A silly demonstration of the OpenTok iOS SDK Video Drivers
Download the OpenTok SDK for iOS, version 2.2.0 to the root of this repository:
curl -L http://tokbox.com/downloads/opentok-ios-sdk-2.2 | tar xj
The paths might not link automatically, so make sure that OpenTok.framework
is
at the root, not just the distribution tarball contents:
danger:Keyboard-Cat-Publisher charley$ ls -la
total 32
drwxr-xr-x 9 charley staff 306 Jun 10 16:53 .
drwxr-xr-x 43 charley staff 1462 Jun 10 15:43 ..
drwxr-xr-x 13 charley staff 442 Jun 10 16:53 .git
drwxr-xr-x 6 charley staff 204 Jun 10 15:45 KeyboardCatPublisher
-rw-r--r-- 1 charley staff 1082 Jun 10 15:43 LICENSE
drwxr-xr-x 5 charley staff 170 Jun 10 16:53 OpenTok-iOS-2.2.0-beta.3
drwxr-xr-x 7 charley staff 238 Jun 10 16:52 OpenTok.framework # !! THIS
-rw-r--r-- 1 charley staff 106 Jun 10 15:43 README.md
In ViewController.m
, you will need to set an API key, Session ID, and Token
in order to connect and realize the full power of the Keyboard Cat Publisher.
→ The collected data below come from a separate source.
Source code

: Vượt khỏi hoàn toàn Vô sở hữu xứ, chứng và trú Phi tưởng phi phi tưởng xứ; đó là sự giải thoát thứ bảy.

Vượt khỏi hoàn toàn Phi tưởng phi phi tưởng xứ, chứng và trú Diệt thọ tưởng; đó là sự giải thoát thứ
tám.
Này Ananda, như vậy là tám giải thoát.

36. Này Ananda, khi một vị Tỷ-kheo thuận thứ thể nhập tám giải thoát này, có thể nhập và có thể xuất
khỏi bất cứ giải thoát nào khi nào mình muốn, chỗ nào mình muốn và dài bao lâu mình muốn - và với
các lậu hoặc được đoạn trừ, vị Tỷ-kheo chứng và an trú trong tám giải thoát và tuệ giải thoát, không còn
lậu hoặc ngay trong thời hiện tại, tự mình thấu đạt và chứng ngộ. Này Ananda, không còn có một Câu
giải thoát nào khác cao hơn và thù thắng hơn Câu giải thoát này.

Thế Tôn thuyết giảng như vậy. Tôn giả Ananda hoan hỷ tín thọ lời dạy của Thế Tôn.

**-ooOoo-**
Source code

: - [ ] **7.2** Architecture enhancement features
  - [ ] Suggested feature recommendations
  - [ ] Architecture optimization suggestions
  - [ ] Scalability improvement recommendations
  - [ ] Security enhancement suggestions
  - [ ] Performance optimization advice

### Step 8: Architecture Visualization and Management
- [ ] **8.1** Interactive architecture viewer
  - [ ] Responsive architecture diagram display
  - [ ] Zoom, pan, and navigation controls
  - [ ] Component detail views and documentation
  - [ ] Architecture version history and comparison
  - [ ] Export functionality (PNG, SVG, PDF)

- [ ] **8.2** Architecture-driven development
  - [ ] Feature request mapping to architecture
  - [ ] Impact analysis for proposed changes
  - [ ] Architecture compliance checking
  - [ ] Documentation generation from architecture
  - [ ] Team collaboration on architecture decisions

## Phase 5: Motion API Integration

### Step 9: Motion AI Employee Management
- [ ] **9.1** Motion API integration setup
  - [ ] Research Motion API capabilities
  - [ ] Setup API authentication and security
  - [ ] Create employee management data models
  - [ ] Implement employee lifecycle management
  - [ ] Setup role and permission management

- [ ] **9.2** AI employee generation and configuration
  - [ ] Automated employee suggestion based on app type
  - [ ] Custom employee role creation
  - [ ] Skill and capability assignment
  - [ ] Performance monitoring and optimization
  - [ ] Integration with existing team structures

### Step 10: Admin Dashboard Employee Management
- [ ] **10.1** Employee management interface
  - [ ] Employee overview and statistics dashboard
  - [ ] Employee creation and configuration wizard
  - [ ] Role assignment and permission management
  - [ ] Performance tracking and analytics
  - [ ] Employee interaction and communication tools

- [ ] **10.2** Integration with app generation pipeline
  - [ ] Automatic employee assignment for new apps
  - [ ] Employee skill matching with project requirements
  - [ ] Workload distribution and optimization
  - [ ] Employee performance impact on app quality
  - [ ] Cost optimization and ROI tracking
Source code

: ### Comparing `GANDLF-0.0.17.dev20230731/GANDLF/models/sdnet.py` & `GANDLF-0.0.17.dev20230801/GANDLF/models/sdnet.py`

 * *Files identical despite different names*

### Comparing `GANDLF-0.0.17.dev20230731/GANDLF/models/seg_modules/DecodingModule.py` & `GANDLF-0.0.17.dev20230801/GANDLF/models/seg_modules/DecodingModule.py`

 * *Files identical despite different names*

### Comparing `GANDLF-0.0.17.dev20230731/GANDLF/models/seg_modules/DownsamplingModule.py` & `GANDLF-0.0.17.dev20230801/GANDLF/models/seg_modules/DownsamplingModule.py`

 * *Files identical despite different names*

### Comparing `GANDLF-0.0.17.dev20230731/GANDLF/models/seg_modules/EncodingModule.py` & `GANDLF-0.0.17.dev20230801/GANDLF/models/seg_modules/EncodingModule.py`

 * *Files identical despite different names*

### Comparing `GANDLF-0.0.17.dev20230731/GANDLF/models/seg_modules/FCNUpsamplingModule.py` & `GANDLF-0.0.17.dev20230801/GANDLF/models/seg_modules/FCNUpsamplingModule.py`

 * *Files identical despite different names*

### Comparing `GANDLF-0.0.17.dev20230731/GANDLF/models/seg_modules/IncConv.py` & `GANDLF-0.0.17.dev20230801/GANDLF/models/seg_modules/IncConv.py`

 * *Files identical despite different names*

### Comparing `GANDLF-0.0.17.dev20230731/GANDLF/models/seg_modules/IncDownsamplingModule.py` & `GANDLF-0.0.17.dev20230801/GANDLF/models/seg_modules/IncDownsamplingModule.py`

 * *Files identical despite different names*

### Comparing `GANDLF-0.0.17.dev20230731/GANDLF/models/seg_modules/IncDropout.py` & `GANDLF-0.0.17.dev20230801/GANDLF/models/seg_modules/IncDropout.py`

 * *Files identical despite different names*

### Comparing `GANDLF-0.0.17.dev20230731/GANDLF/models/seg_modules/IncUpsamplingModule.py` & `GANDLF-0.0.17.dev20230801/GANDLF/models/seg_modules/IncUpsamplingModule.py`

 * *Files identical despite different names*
See the notes in the source for more information.
Check out
MovVideoCapture.m
to see the internals of the video capture. In this example, we decode H.264
from the .mov with the AVAssetReader interface, pass the decoded frame to the
OpenTok OTVideoCapture.videoCaptureConsumer
receiver, and the SDK sends the
media to the session. At this time, there is no way to send pre-encoded frames
directly to the session, so this extra decode-encode cycle is an unfortunate
necessity.
NB: Audio not supported in this example. The app will simply send audio from the device microphone.